### Document text

☆ ☆ ☆

Monday, November 7, 2011

Dollhouses and Haystacks

I don't write much about my Big Lug. He's a private person and, after all, I am the one clinging to cool, not him. But in life, events & moments happen that forever change the way you view your significant other - for both the good and the bad. Major life moments deserve acknowledgement.

I remember a Sunday years ago - BC, BM, SG (Before Children, Before Marriage, Still Giddy) - my husband and I were sitting in Church together. I was listening to his deep voice reciting the responses and I looked over at him as he faced the altar and thought to myself: "I can see myself sitting next to you for a lifetime".

After our first baby was born, and I watched him hold all 6 lbs of him in his giant hands, I was totally overwhelmed with emotion as I realized we were really, truly a family.

Some life moments aren't quite so Hallmark Movie Channel. There are little moments, tiny events... that sneak up on you and take your breath away before you even know what hits you.

When I found out we were having a boy, I was over the moon. I could see the joy in my husband's eyes as he flashed forward to future years filled with playing catch and going fishing. When John was born, he was breathtaking with dark, thick hair and almond eyes. He looked so much like my Big Lug that I was tempted to name him "Little Lug".

As John got older, he struggled making connections with people. Even his parents. Instead he preferred to connect with books, computers, televisions, trains, gears, you get the picture. Eventually, we were told about his autism, which made it understandable, but not particularly easy to understand.

As the years progressed, I was thrilled to see John develop his own unique personality and interests. Although he never said a word, I watched as my husband's hoped-for and dreamed-of typical father-son relationship faded away.

John is a quirky little dude. The years between 4 & 6 were really quirky. He didn't have a natural sense of play, so he copied his sister. He didn't go to daycare, so his all-day role model was me. The result was a boy that liked to play with "girl toys" sometimes.

My Big Lug is a man's man. He is old fashioned. He likes meat & potatoes. He believes in a hard day's work. He considers a hand shake as good as a notarized contract. He likes to do business in person, eye to eye.

One Saturday when I was under the weather, he took the kids to his nephew's basketball game . My son wanted to sit where he could see the cheerleaders. And do the cheers.

My husband - clad in his overalls in a packed gym in the middle of rural America - took his kids to sit by the cheerleaders and let them both do the cheers and dance around.

I know it wasn't easy. I know it was far beyond his comfort zone. And I certainly know it isn't what he expected when the doctor said "It's a boy!". But he did it, and I love him for it. It was a life changing moment for me. Because he, who prides himself on being un-bendable, bent with the wind that day.

☆ ☆ ☆

### Given material
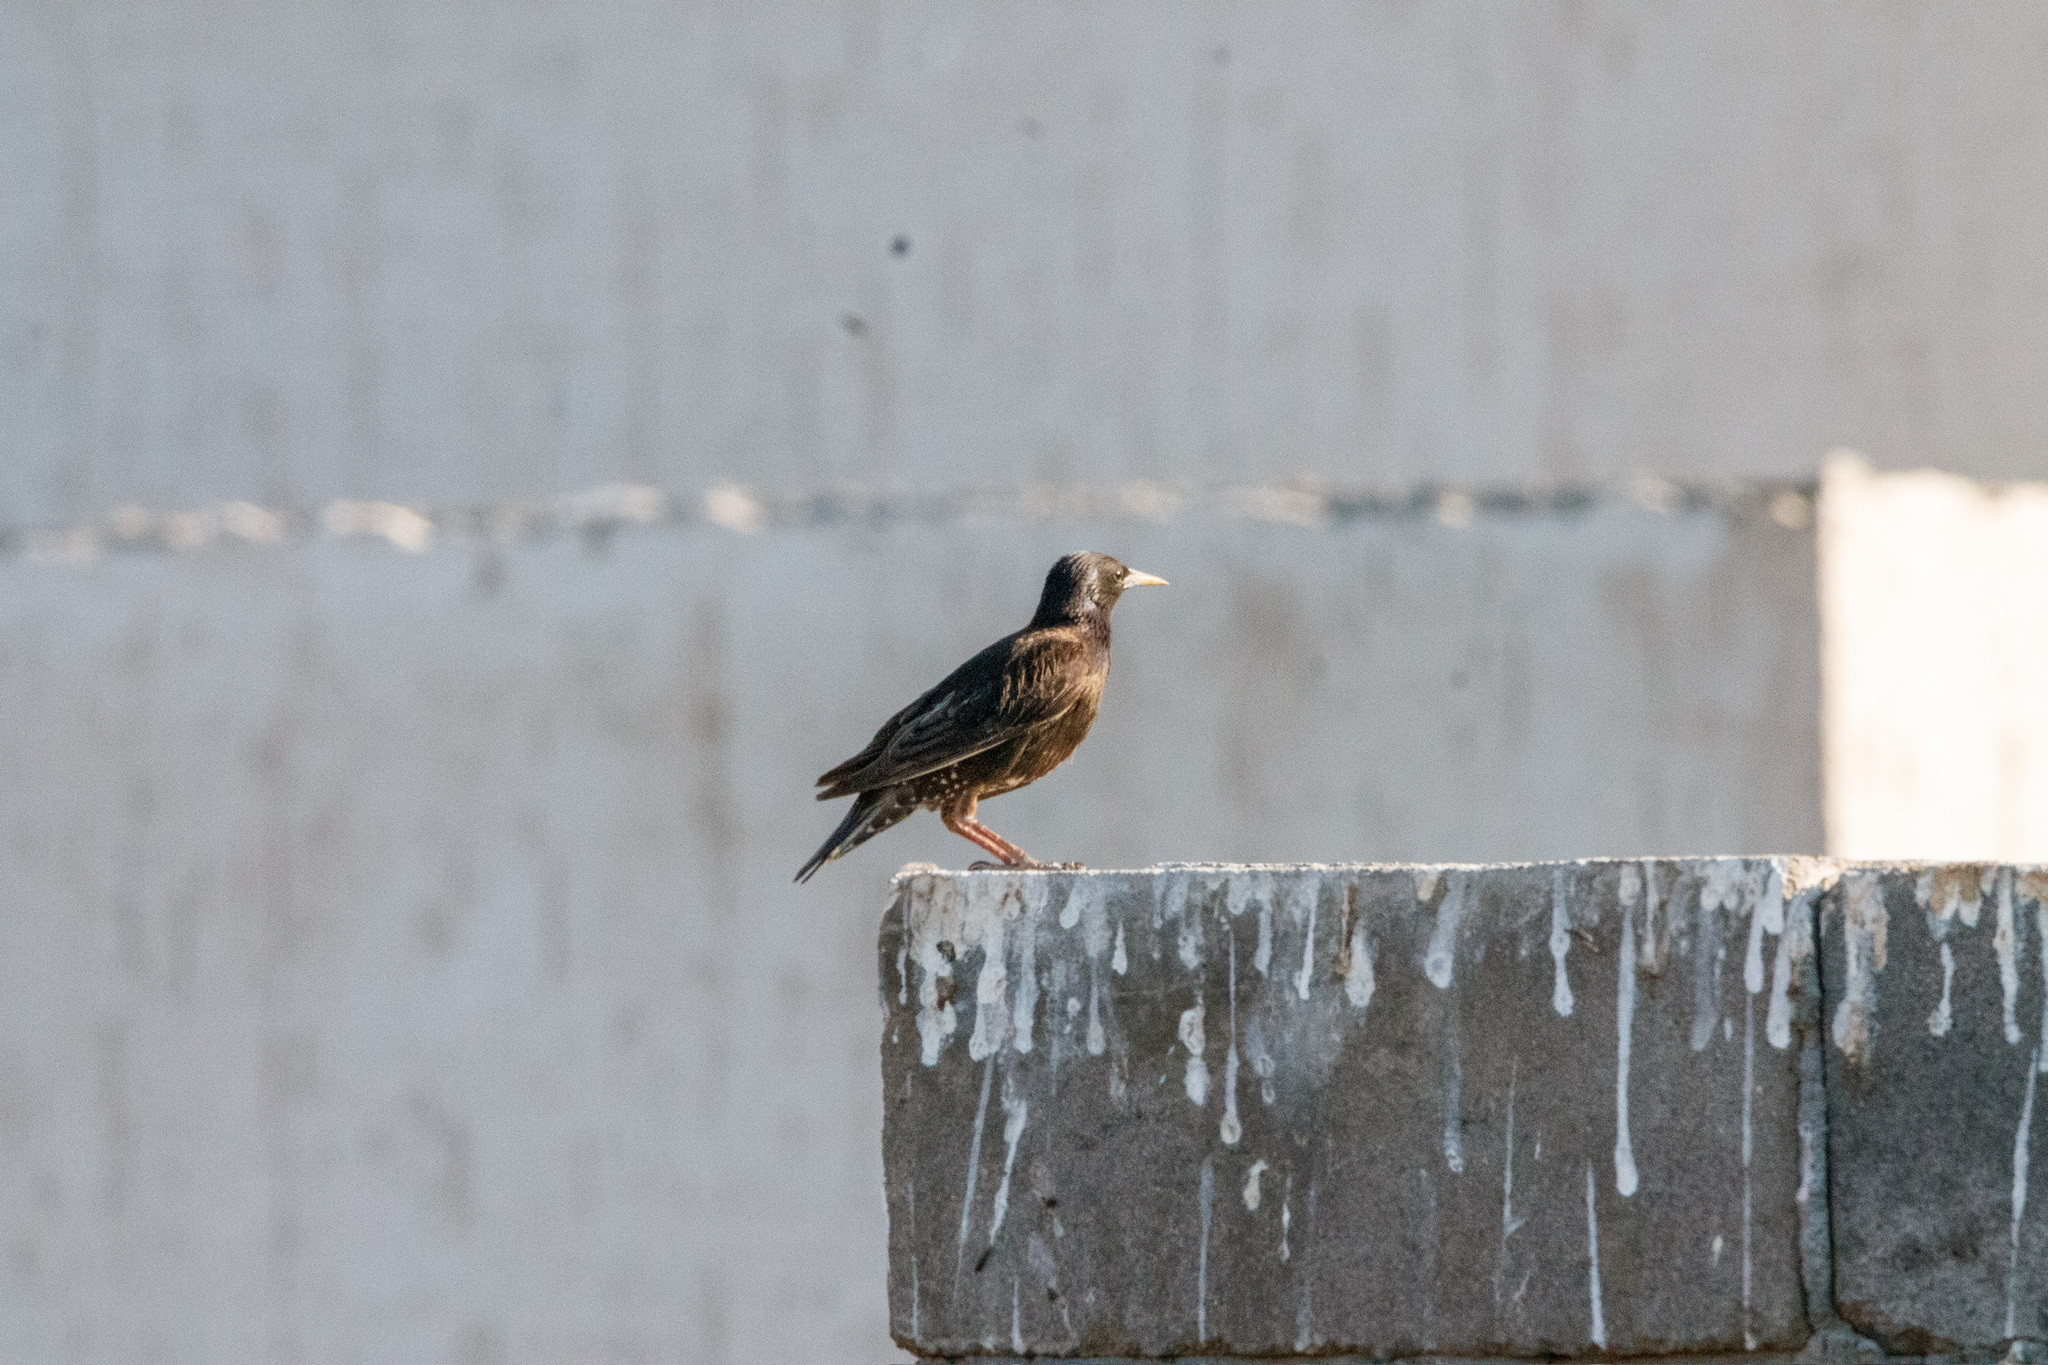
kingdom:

☆ ☆ ☆

### Work to be completed
Copy out the blog post word for word, everything from "My Big Lug is" down to "do the cheers.". The data was drawn from an unrelated source.

### Reply to the exercise
My Big Lug is a man's man. He is old fashioned. He likes meat & potatoes. He believes in a hard day's work. He considers a hand shake as good as a notarized contract. He likes to do business in person, eye to eye.

One Saturday when I was under the weather, he took the kids to his nephew's basketball game . My son wanted to sit where he could see the cheerleaders. And do the cheers.